Belki “Avrupa’nın kalbi”, belki de “Doğu’nun Paris’i” olarak tanımlayabileceğimiz Budapeşte’nin masalsı şehir manzarası, karakteri ve güzelliğiyle büyüleyici bir doğaya sahip. Bu Orta Avrupa başkentine adım atınca mimari ve doğanın eşsiz birleşimini hissediyor insan. 20. yüzyılın başlarına ait Art Nouveau’nun görkemini yansıtan muhteşem binalar ve mekânlarla dolu olan Budapeşte’de, hepsi güneşli bir yürüyüşte keşfedilmeyi bekliyor!
Art Nouveau severler için Budapeşte’nin, Avrupa standartlarına göre bile Art Nouveau eserleri bakımından oldukça zengin olduğunu da ekliyelim. Peki niye? Budapeşte ile bu sanat akımı arasında böylesine özel bir bağ neden var? Gelin, Budapeşte’nin eşsiz mimarisini incelerken bu sorunun da cevabını bulalım!
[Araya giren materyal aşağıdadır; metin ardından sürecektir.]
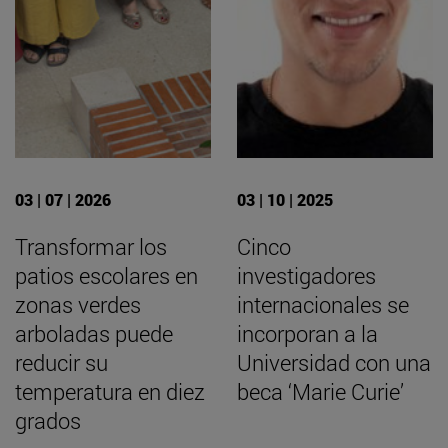
03 | 07 | 2026
03 | 10 | 2025
Transformar los
Cinco
patios escolares en
investigadores
zonas verdes
internacionales se
arboladas puede
incorporan a la
reducir su
Universidad con una
temperatura en diez
beca ‘Marie Curie’
grados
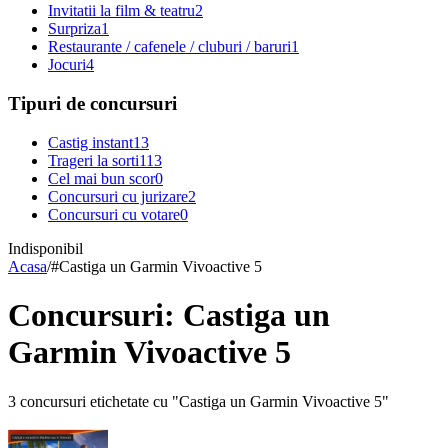
Invitatii la film & teatru
2
Surpriza
1
Restaurante / cafenele / cluburi / baruri
1
Jocuri
4
Tipuri de concursuri
Castig instant
13
Trageri la sorti
113
Cel mai bun scor
0
Concursuri cu jurizare
2
Concursuri cu votare
0
Indisponibil
Acasa
/
#
Castiga un Garmin Vivoactive 5
Concursuri: Castiga un
Garmin Vivoactive 5
3 concursuri etichetate cu "Castiga un Garmin Vivoactive 5"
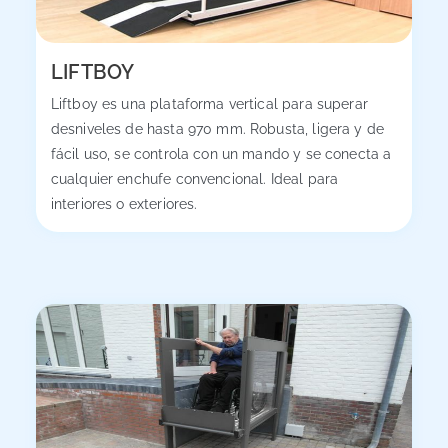
LIFTBOY
Liftboy es una plataforma vertical para superar
desniveles de hasta 970 mm. Robusta, ligera y de
fácil uso, se controla con un mando y se conecta a
cualquier enchufe convencional. Ideal para
interiores o exteriores.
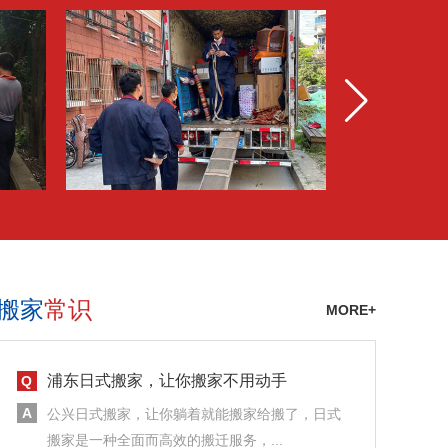
搬家
常识
MORE+
浦东日式搬家，让你搬家不用动手
公兴日式搬家，让你躺着就能搬家给搬了，日式
搬家是一种全面而高效的搬迁服务，...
Macaristan’da “Szecesszio” olarak bilinen, doğadan, özellikle de “zarif” çiçeklerden, ağaç ve bitkilerden ilham alan uluslararası bir sanat akımı Art Nouveau.
Her şeyden önce, uluslararası bir sanat akımı olma gayesine sahip olan bu akım, 19. yüzyıl akademik sanatının katı sınırlarından bunalan ve sanayileşmiş üretimin monotonluğundan ve yapaylığından dolayı hayal kırıklığına uğrayan bir çok sanatçının; toplumu daha “iyi” ve estetik bir hale getirmek için modernliği kucaklayan yeni bir stil geliştirmeyi amaçlaması ile doğdu. Art Nouveau bu yüzden ilham için geriye değil, çevresine bakan, özellikle de doğal dünyadan ilham alan ilk tarzdı…



Güzel ve uygulamalı sanatları birleştirmeyi amaç edinerek “yaşadığımız” yeri güzelleştiren özellikle mimari anlamda Art Nouveau; yumuşak, doğal ve sakin hatlarıyla zamanın binalarını tekrardan yorumladı.
Böylelikle, 19. yüzyılın sonunda Avrupa’da yerini bulan Art Nouveau; mevcut olan anlayışlardan bir kopuşu temsil etti. Modern ve akıcı bu hareket ivme kazandıkça, edebiyattan evlerdeki vazolara, yeni ve eşsiz bir ifade ediş biçimi yerini buldu.



Ve yine bu 19. yüzyıl, Macar kimliğinin oluşumu ve damıtımı için büyük öneme sahip. 1867’te Avusturya ile isyanlar sonucu çifte imparatorluğa dönüşen bu ülke, bu yüzyıl boyunca kendi kimliğini özgürce pekiştirme ve ifade etme imkanına sahip oldu.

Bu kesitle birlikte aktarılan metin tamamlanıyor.